▶ **What you are asked to do**
Leave out the pictures and restate the rest of the data exactly.

[Stored records]
***

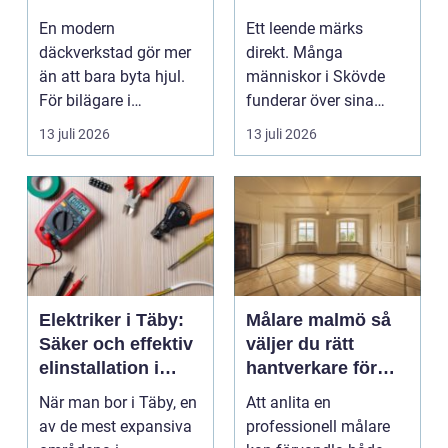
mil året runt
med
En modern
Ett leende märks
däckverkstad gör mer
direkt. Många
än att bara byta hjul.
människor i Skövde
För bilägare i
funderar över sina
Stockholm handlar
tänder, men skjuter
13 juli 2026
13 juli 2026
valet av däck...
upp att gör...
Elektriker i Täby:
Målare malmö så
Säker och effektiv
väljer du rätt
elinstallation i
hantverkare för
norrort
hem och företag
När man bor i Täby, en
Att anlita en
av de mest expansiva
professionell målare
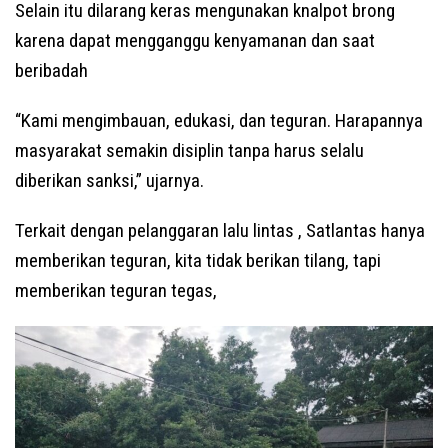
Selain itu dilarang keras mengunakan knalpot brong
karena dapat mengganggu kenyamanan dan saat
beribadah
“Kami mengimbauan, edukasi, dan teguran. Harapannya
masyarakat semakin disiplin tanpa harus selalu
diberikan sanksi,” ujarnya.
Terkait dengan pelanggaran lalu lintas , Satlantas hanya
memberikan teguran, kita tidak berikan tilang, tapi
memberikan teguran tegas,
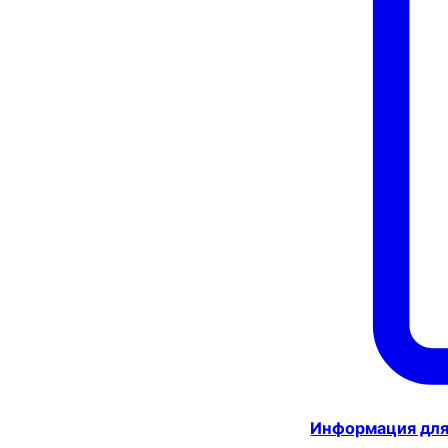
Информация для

***

▶ **Result of the task**
mil året runt
med
En modern
Ett leende märks
däckverkstad gör mer
direkt. Många
än att bara byta hjul.
människor i Skövde
För bilägare i
funderar över sina
Stockholm handlar
tänder, men skjuter
13 juli 2026
13 juli 2026
valet av däck...
upp att gör...
Elektriker i Täby:
Målare malmö så
Säker och effektiv
väljer du rätt
elinstallation i
hantverkare för
norrort
hem och företag
När man bor i Täby, en
Att anlita en
av de mest expansiva
professionell målare
Selain itu dilarang keras mengunakan knalpot brong
karena dapat mengganggu kenyamanan dan saat
beribadah
“Kami mengimbauan, edukasi, dan teguran. Harapannya
masyarakat semakin disiplin tanpa harus selalu
diberikan sanksi,” ujarnya.
Terkait dengan pelanggaran lalu lintas , Satlantas hanya
memberikan teguran, kita tidak berikan tilang, tapi
memberikan teguran tegas,
Информация для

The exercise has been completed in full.